■ EXERCISE AIM:
In the entries below, switch every "chart" to "graph" and keep everything else unchanged. Write the entries out again without the pictures.
*** Opening WORKING DATA ***
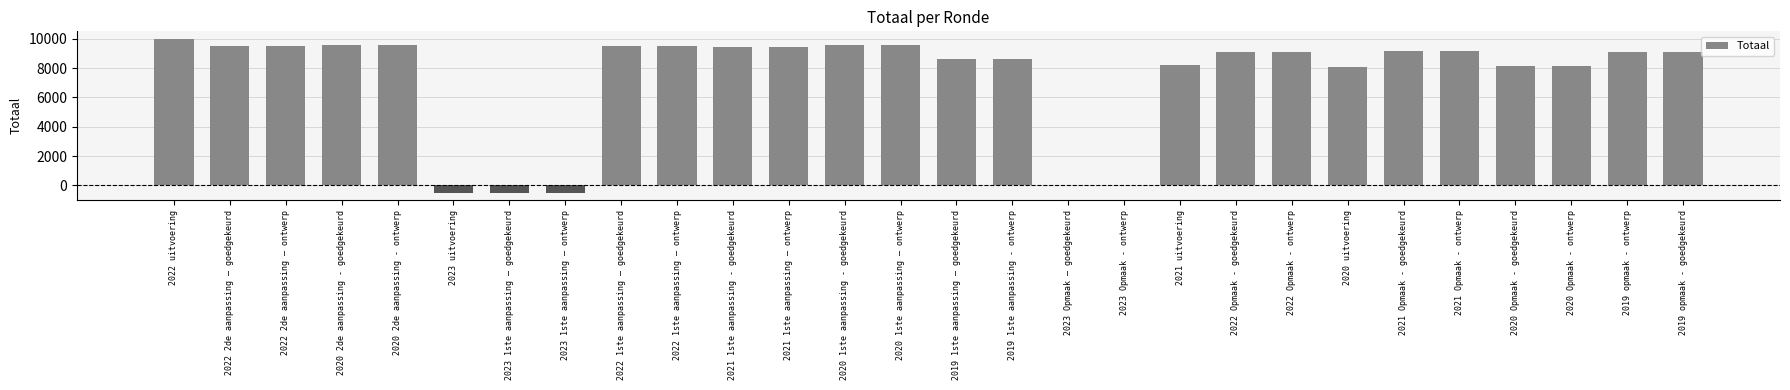

What is the ratio of the value at 2022 2de aanpassing – goedgekeurd to the value at 2022 Opmaak - goedgekeurd?

1.0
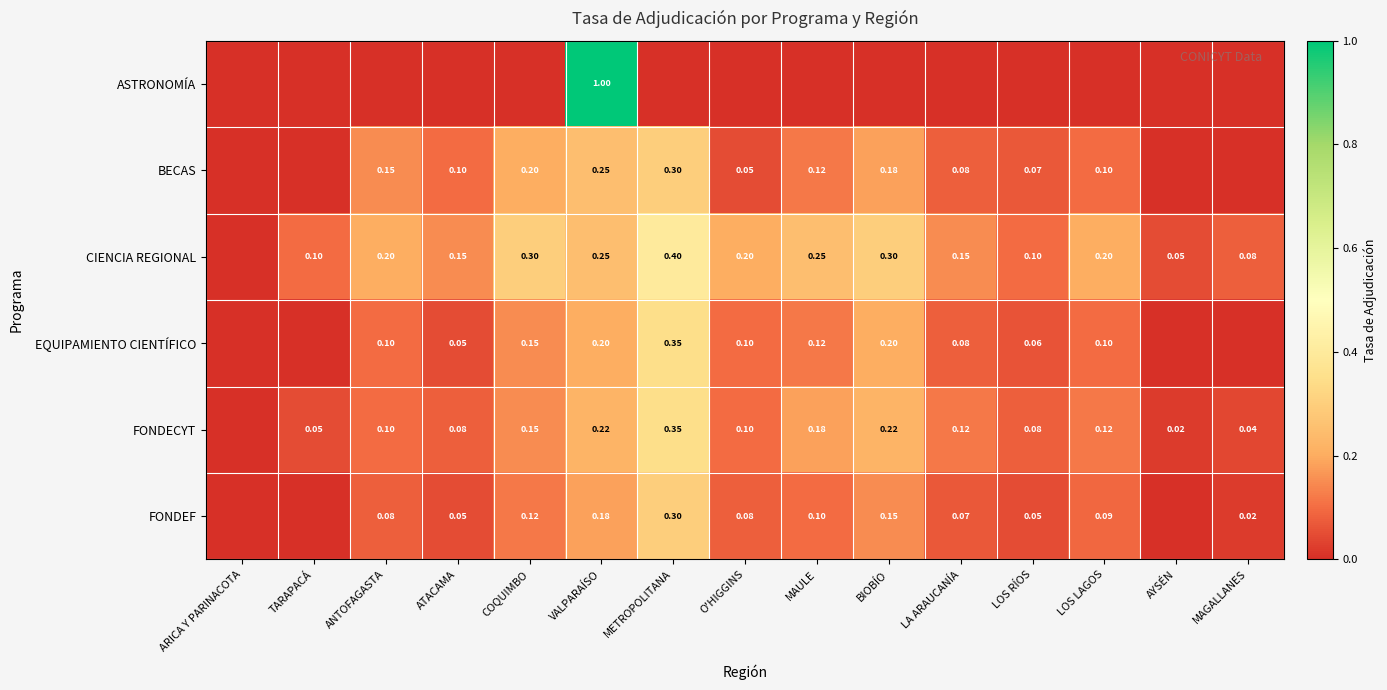

Which series has the largest total across all categories?

CIENCIA REGIONAL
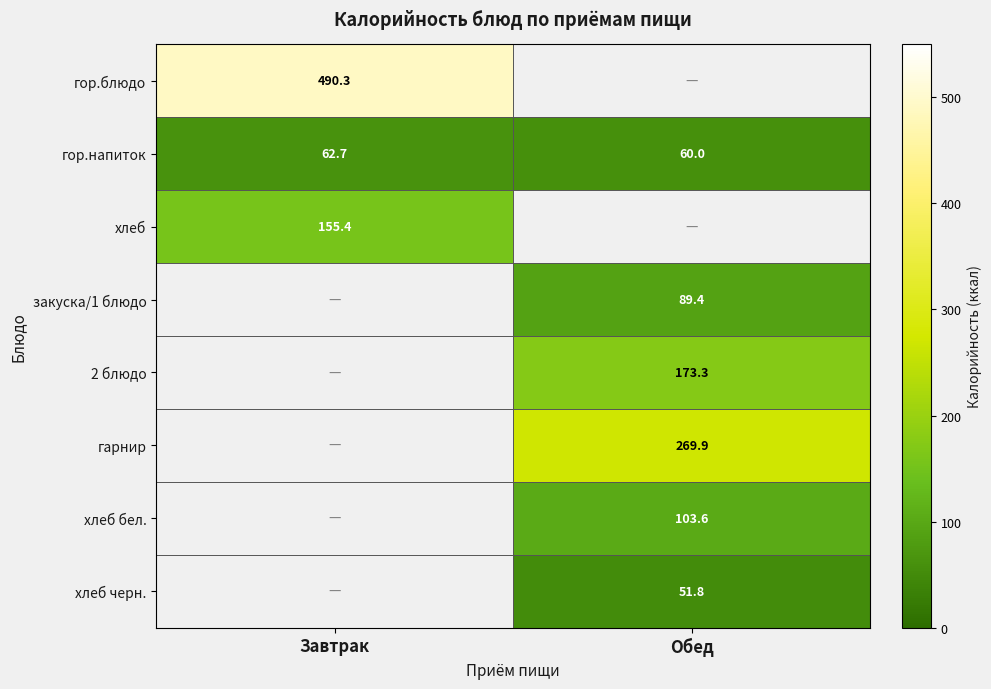

Count the number of data series in this chart.

8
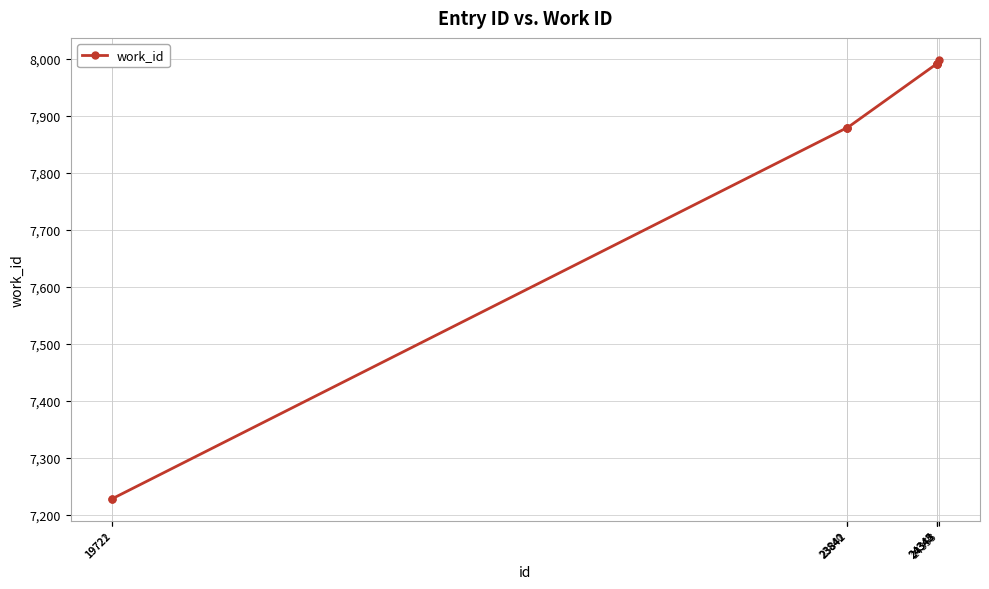

What is the sum of all values?

78055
*** Closing WORKING DATA ***
■ ANSWER SPACE:
What is the ratio of the value at 2022 2de aanpassing – goedgekeurd to the value at 2022 Opmaak - goedgekeurd?

1.0

Which series has the largest total across all categories?

CIENCIA REGIONAL

Count the number of data series in this graph.

8

What is the sum of all values?

78055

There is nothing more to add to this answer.